Os dados da balança comercial do Brasil revelam que as exportações superaram 82 bilhões de dólares, enquanto as importações ultrapassaram 68 bilhões de dólares. Este quadro ressalta a importância da logística no funcionamento das operações de comércio exterior. Entretanto, o setor tem enfrentado desafios significativos, especialmente em decorrência de divergências na interpretação da legislação vigente. Tais divergências têm resultando em autuações fiscais severas, que podem impor multas que chegam a 100% do valor aduaneiro.

Impactos nas Empresas de Supply Chain

Esse cenário tem gerado repercussões negativas para diversas empresas que atuam no setor de supply chain, que se tornaram alvo de questionamentos por parte da Receita Federal. Um exemplo emblemático é o caso da Cofco, a maior companhia de alimentos da China. As operações dessa empresa envolviam montantes expressivos, o que contribuiu para a intensidade das fiscalizações.

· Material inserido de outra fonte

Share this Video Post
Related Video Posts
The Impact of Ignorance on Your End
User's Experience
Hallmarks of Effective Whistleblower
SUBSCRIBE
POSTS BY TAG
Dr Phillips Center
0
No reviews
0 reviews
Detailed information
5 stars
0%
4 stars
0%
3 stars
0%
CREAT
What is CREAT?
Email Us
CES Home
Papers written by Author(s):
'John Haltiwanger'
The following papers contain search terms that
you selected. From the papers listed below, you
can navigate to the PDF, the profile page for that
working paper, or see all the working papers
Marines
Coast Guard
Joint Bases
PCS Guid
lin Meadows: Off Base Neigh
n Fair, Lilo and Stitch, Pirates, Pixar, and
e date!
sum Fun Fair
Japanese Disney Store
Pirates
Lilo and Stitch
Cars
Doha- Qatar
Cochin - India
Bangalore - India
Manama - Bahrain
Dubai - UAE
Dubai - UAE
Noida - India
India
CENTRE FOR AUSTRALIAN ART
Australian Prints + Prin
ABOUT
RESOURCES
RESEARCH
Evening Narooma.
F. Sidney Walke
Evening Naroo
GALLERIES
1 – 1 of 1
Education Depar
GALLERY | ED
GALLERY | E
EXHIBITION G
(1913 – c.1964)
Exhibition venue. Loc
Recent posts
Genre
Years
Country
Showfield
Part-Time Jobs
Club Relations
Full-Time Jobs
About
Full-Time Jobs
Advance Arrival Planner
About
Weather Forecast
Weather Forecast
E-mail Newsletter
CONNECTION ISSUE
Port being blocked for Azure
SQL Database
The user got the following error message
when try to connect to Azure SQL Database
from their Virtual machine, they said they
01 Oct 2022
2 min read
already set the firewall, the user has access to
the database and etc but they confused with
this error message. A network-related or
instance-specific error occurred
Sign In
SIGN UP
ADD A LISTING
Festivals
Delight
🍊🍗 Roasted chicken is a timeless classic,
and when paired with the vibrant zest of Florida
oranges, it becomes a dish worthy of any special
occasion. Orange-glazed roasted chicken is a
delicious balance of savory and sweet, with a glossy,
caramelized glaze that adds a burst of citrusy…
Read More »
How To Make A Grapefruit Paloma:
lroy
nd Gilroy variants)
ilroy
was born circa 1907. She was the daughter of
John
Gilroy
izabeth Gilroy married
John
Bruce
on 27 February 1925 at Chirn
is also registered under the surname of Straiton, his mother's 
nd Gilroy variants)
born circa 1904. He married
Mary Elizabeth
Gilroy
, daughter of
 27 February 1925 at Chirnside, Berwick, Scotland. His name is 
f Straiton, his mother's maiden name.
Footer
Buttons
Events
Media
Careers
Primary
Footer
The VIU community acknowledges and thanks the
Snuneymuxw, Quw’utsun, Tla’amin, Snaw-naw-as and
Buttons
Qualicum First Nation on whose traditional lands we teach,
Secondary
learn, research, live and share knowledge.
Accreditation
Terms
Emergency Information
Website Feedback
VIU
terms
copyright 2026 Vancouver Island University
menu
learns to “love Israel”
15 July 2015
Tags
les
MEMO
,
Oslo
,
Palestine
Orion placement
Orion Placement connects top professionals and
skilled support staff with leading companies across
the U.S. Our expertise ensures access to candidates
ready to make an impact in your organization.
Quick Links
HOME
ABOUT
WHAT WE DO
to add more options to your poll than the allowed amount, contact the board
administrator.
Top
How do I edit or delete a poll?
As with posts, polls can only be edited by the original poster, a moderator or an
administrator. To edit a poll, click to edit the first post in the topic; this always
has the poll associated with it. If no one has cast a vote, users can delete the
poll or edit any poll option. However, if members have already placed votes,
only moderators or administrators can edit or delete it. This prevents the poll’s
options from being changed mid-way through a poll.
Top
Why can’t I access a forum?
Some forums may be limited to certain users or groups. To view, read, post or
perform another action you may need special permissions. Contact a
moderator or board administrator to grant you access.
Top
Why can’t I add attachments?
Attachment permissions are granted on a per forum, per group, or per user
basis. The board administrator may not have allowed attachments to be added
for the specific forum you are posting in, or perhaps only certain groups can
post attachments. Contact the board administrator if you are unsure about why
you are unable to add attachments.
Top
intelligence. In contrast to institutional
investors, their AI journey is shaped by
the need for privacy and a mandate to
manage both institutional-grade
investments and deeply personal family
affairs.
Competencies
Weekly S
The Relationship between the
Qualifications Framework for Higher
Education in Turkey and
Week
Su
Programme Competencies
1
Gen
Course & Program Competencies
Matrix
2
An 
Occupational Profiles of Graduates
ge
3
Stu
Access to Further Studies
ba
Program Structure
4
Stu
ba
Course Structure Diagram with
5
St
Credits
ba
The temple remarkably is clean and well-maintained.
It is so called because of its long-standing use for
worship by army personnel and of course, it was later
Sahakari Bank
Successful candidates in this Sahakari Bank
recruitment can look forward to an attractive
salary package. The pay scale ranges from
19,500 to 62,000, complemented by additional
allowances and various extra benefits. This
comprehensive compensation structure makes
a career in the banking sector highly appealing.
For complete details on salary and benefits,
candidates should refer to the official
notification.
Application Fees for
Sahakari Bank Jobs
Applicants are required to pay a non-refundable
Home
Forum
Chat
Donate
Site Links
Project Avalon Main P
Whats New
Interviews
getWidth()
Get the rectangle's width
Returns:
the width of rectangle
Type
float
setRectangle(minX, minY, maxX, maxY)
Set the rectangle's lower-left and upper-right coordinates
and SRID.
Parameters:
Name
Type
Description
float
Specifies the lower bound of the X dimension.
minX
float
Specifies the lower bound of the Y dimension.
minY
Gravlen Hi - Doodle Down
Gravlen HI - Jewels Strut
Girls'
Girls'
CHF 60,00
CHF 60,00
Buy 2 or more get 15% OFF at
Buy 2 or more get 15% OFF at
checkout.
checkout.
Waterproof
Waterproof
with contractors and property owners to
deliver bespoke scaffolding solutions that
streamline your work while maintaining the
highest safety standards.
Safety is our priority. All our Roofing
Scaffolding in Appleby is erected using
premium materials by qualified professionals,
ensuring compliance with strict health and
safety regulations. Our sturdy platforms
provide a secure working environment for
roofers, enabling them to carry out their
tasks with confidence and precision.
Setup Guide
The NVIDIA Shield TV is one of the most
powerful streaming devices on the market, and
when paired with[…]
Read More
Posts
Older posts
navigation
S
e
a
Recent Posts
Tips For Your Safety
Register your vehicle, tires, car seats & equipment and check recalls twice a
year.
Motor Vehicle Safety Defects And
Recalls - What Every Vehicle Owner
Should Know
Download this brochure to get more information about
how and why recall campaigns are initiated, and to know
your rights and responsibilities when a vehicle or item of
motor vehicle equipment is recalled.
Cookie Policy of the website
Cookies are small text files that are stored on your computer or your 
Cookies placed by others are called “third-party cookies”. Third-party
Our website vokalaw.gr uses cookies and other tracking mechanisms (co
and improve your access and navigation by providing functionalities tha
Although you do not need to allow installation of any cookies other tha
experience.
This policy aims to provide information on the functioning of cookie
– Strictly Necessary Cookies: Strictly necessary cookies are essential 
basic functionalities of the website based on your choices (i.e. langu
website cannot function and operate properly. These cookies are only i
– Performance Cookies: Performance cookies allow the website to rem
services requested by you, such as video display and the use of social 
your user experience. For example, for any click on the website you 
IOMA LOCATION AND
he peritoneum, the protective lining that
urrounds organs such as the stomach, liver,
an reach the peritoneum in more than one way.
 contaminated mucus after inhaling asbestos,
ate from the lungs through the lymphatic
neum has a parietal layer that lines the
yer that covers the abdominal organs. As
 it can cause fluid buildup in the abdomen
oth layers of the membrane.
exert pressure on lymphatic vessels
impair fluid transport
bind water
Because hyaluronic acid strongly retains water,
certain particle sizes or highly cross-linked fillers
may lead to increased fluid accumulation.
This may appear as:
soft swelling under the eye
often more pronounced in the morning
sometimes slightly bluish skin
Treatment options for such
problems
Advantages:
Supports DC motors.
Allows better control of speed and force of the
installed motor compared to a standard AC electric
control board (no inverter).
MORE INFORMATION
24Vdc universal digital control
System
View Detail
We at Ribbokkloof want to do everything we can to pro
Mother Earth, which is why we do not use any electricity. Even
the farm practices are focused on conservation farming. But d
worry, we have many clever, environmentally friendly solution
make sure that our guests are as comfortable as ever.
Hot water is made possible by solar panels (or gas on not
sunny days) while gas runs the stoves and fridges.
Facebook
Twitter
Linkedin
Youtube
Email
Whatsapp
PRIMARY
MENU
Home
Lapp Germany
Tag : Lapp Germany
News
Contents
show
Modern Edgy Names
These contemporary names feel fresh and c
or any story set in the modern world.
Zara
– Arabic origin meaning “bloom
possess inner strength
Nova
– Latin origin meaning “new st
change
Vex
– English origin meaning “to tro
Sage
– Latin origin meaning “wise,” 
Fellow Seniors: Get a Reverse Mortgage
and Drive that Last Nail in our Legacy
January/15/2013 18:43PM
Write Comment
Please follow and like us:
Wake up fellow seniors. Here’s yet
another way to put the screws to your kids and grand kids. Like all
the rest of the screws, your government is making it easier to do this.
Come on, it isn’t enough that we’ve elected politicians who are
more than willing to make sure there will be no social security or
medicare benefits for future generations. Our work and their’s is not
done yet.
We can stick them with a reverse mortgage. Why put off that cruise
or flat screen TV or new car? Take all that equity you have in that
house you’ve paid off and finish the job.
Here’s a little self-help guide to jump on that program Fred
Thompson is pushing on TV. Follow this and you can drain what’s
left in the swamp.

Caso Cofco e a Autuação Fiscal

No caso específico da Cofco, a autuação inicial superou 50 milhões de reais. No entanto, essa multa foi posteriormente cancelada pelo Conselho Administrativo de Recursos Fiscais (CARF), que reconheceu a legitimidade da operação logística realizada pela empresa, caracterizada como "back to back". O entendimento da Receita Federal sobre essa operação era de que poderia ser considerada simulada, com o suposto objetivo de remeter os lucros da empresa brasileira para a Suíça, país que oferece um regime tributário favorecido.

O conselheiro da turma aduaneira do CARF, Mateus Soares de Oliveira, comentou sobre a situação, afirmando que, na sua visão, a operação logistics "back to back" é legal e reflete uma tendência internacional de busca por soluções eficientes que visam à redução de custos e ao aumento da eficácia nas operações comerciais. Para ilustrar os custos envolvidos, Mateus mencionou que, na época dos fatos, o custo de frete de um único navio, que realizava a rota do Porto de Rosário para o Porto de Paranaguá, ultrapassou 400 mil dólares. Ele se questionou sobre a lógica de ter que deslocar um produto para a Suíça antes de seu retorno ao Brasil, sublinhando que tal estratégia não faz sentido econômico.